(DATA EXTRACT Opens)
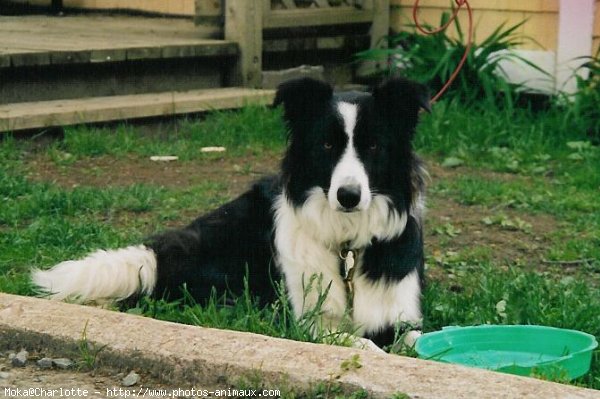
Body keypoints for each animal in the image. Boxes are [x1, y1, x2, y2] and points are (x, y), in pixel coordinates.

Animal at [30, 78, 428, 350]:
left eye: (373, 146)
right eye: (327, 145)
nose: (348, 196)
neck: (347, 243)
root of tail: (159, 254)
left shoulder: (403, 317)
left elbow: (415, 341)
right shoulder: (307, 320)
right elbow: (365, 344)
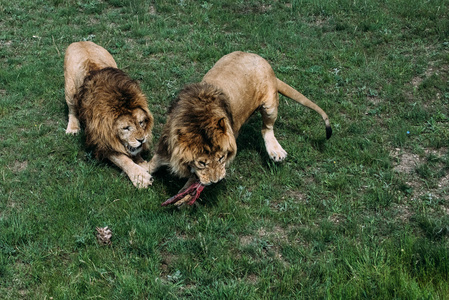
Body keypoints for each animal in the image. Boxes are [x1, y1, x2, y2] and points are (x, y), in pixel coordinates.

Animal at [63, 41, 154, 189]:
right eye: (126, 128)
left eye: (142, 123)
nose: (142, 139)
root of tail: (80, 41)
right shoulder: (101, 140)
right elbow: (123, 159)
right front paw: (140, 177)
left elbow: (135, 152)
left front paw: (142, 163)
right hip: (70, 89)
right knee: (72, 110)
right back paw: (73, 128)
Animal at [149, 51, 330, 206]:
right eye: (201, 162)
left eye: (221, 158)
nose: (216, 182)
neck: (199, 116)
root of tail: (266, 65)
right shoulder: (166, 146)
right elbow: (152, 164)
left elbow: (194, 180)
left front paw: (184, 195)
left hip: (270, 106)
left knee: (266, 128)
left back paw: (275, 151)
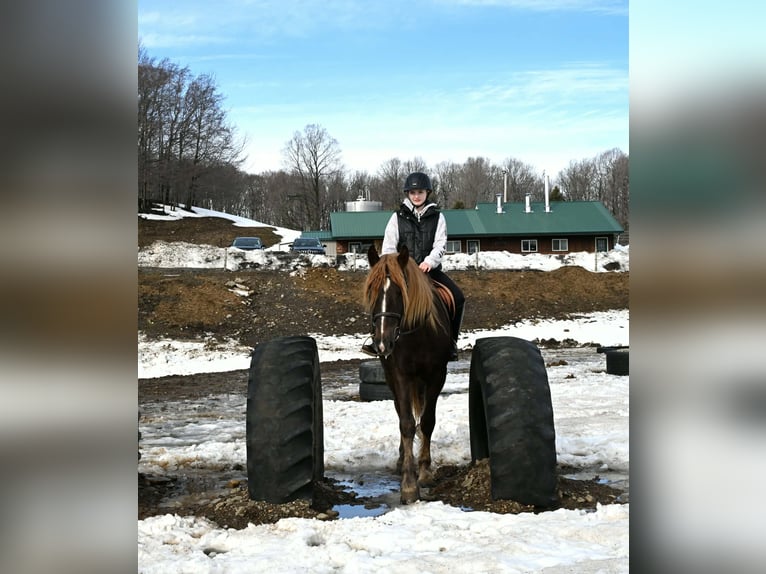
(DATA EXTRACT Closes)
WHAT IS NEEDED – Would you please restate the records word for word, excluding any images?

ANSWER SPACE –
Body keypoints for each animal in the image. Boxes are [x1, y1, x2, y2] and points are (x, y), in pixel coordinates.

Animal at [30, 78, 428, 350]:
left eye: (373, 146)
right eye: (327, 145)
nose: (348, 196)
neck: (347, 243)
root of tail: (159, 254)
left shoulder: (403, 317)
left elbow: (415, 341)
right shoulder: (307, 320)
right elbow: (365, 344)
Body keypoints for each animal in the image. Boxes are [x1, y1, x2, y2] and points are (x, y), in pixel coordinates.

Animal at [63, 41, 154, 189]:
right eye: (126, 128)
left eye: (142, 123)
nose: (142, 139)
root of tail: (80, 41)
right shoulder: (101, 140)
right elbow: (123, 159)
right front paw: (140, 177)
left elbow: (135, 152)
left front paw: (142, 163)
right hip: (70, 89)
right knee: (72, 110)
right back paw: (73, 128)
Animal at [149, 51, 330, 206]:
right eye: (201, 162)
left eye: (221, 158)
nose: (216, 182)
neck: (199, 116)
root of tail: (266, 65)
right shoulder: (166, 146)
right elbow: (152, 164)
left elbow: (194, 180)
left front paw: (184, 195)
left hip: (270, 106)
left knee: (266, 128)
left back paw: (275, 151)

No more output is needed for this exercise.